Lottie put out a hand to call him back. ‘Whoever owned Farranstown also held all that land. Now, Mick O’Dowd owns two hundred and fifty acres and the burned cottage. The portion of land on the other side of the manor house contains two houses. One was originally Tessa Ball’s, where Marian lived, and the other is where Bernie Kelly lives. Kirby, does Bernie own her house?’

‘I’ll find out,’ he said. ‘What difference does it make?’

‘We know Tessa signed over the cottage to Mick O’Dowd. What if she owned the land on the other side also?’ Lottie pointed to the screen. ‘How would a town solicitor acquire all that wealth?’

‘Kitty Belfield told us her husband inherited Farranstown House,’ Boyd said.

‘Right. If the Belfields owned the whole lot, what are we talking about in terms of size? Almost a thousand acres? That’s a lot of land for—’

‘A small-town solicitor,’ Boyd said.

‘O’Dowd told Kirby that the family who originally owned the farm left for America forty years ago…’ Lottie stopped mid sentence. ‘That’s around the time all the trouble was going on with Carrie King.’

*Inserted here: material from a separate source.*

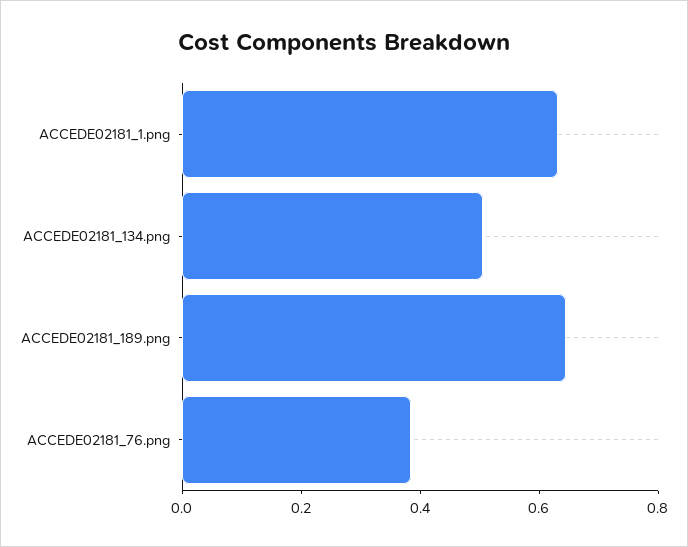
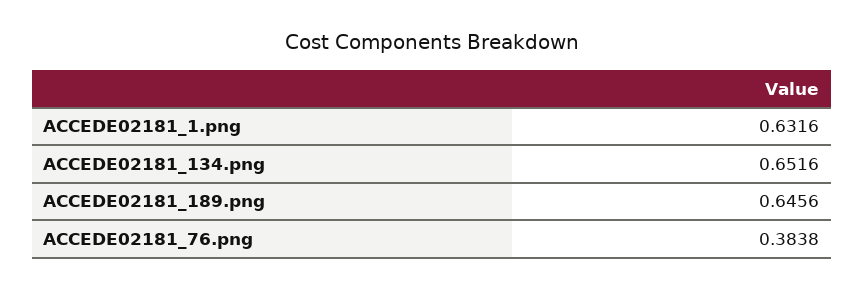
ACCEDE02181_134.png: 0.5 -> 0.6516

‘Who’s Carrie King?’ Lynch asked.

‘I don’t rightly know, but I intend to find out,’ Lottie said, shoving back her chair and standing up. ‘Unearth everything you can about that land. Go back as far as possible. I want to know who owned, sold, leased or bequeathed every blade of grass on it.’

‘I think you’re a bit spooked after Kitty Belfield’s tale,’ Boyd said.

‘I am. Will you get me a list of all St Declan’s patients for the last forty-odd years? I want to see what happened to Carrie King.’

‘You’re chasing a shadow,’ he said.

‘That may be so, but I need to catch up with it before someone else ends up dead.’

‘It’s the proverbial wild goose chase,’ Boyd said, lining up his pens on his desk. ‘We have a direct link to a Dublin drug gang and you have me checking out asylum patients who are probably dead by now.’

Lottie whirled round. ‘There is not one shred of evidence pointing to Marian Russell or her daughter having anything to do with drugs.’

‘A hoodie that Emma might have been wearing was found in Lorcan Brady’s house,’ Boyd said. ‘He was shacked up with Jerome Quinn before they were burned. And Marian Russell had her tongue cut out. It all points to criminal involvement in… in something or other.’

‘Boyd, you talk pure shite sometimes. Get me an update on those searches for O’Dowd and Arthur Russell.’ As she grabbed her bag and jacket, she heard Superintendent Corrigan’s footsteps hammering down the corridor. ‘And cover for me. I’m out of here.’

‘Where?’

‘To look at land.’

Running out of the door, she ignored Corrigan’s roar behind her and fled down the stairs and out of the station.